**Work required:**
Your answer must be an exact copy of the listing that follows, with all pictures omitted.

**Recorded information:**

== Segment start ==

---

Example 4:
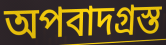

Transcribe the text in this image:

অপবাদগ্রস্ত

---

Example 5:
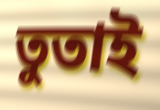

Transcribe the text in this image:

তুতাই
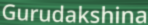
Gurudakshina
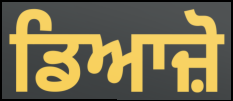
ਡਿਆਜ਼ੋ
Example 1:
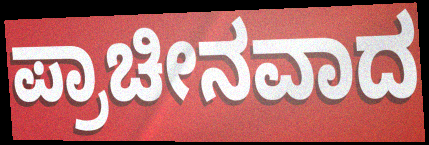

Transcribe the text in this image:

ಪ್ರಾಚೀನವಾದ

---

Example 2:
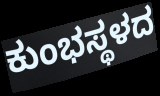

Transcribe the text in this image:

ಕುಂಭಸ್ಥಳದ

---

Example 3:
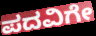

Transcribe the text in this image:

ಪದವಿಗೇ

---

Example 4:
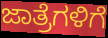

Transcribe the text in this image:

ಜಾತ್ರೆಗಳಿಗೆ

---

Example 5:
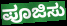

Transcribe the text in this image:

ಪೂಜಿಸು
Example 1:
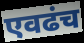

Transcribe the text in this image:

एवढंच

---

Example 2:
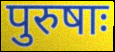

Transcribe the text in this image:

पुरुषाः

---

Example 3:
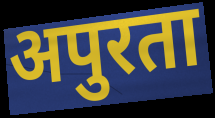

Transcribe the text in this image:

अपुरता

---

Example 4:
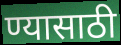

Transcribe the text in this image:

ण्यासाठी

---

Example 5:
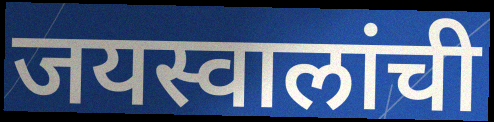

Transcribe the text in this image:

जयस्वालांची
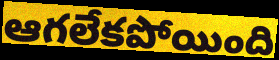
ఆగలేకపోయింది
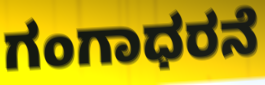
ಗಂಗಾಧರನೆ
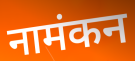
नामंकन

== Segment end ==

**Output of the task:**
---

Example 4:

Transcribe the text in this image:

অপবাদগ্রস্ত

---

Example 5:

Transcribe the text in this image:

তুতাই
Gurudakshina
ਡਿਆਜ਼ੋ
Example 1:

Transcribe the text in this image:

ಪ್ರಾಚೀನವಾದ

---

Example 2:

Transcribe the text in this image:

ಕುಂಭಸ್ಥಳದ

---

Example 3:

Transcribe the text in this image:

ಪದವಿಗೇ

---

Example 4:

Transcribe the text in this image:

ಜಾತ್ರೆಗಳಿಗೆ

---

Example 5:

Transcribe the text in this image:

ಪೂಜಿಸು
Example 1:

Transcribe the text in this image:

एवढंच

---

Example 2:

Transcribe the text in this image:

पुरुषाः

---

Example 3:

Transcribe the text in this image:

अपुरता

---

Example 4:

Transcribe the text in this image:

ण्यासाठी

---

Example 5:

Transcribe the text in this image:

जयस्वालांची
ఆగలేకపోయింది
ಗಂಗಾಧರನೆ
नामंकन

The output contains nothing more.